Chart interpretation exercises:
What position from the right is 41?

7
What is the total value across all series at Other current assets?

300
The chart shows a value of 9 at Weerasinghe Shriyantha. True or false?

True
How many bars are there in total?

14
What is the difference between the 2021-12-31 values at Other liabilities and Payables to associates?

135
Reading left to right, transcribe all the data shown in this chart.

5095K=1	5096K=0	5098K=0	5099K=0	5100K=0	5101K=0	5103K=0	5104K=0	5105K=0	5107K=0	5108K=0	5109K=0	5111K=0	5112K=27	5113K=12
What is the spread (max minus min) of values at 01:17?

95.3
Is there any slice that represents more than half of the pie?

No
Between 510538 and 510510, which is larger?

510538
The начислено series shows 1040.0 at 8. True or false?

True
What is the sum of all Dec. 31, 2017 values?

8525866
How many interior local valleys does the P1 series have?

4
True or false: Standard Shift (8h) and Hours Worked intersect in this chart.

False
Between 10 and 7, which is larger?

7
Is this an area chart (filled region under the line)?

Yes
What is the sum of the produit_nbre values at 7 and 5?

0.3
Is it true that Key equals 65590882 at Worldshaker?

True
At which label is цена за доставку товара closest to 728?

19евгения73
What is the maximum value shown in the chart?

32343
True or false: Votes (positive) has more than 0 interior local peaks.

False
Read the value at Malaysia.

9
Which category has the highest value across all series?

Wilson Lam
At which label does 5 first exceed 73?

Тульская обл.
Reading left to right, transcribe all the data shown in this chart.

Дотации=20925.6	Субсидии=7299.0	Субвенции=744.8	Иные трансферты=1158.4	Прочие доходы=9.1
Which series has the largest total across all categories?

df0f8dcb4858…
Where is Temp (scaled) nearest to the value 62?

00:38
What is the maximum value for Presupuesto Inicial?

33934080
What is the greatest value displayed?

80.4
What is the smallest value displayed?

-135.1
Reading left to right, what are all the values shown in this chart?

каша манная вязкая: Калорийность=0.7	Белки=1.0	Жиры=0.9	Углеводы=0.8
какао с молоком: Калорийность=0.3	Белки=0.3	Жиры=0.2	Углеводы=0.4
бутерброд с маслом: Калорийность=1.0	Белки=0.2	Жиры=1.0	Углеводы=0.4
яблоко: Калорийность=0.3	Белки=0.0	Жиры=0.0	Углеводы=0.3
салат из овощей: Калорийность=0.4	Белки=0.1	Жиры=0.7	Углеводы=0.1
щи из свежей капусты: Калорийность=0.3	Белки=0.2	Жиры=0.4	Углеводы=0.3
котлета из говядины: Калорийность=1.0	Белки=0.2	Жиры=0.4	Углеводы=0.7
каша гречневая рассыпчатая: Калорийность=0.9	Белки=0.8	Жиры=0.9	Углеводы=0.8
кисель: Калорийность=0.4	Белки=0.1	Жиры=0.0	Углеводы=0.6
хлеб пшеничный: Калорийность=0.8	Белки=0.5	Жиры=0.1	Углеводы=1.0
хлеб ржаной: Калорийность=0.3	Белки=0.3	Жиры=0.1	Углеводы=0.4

- **Written task**: How many lines of the data above contain the string "right"? Case counts, and the answer should be only the number.

- **Exercise answer**: 4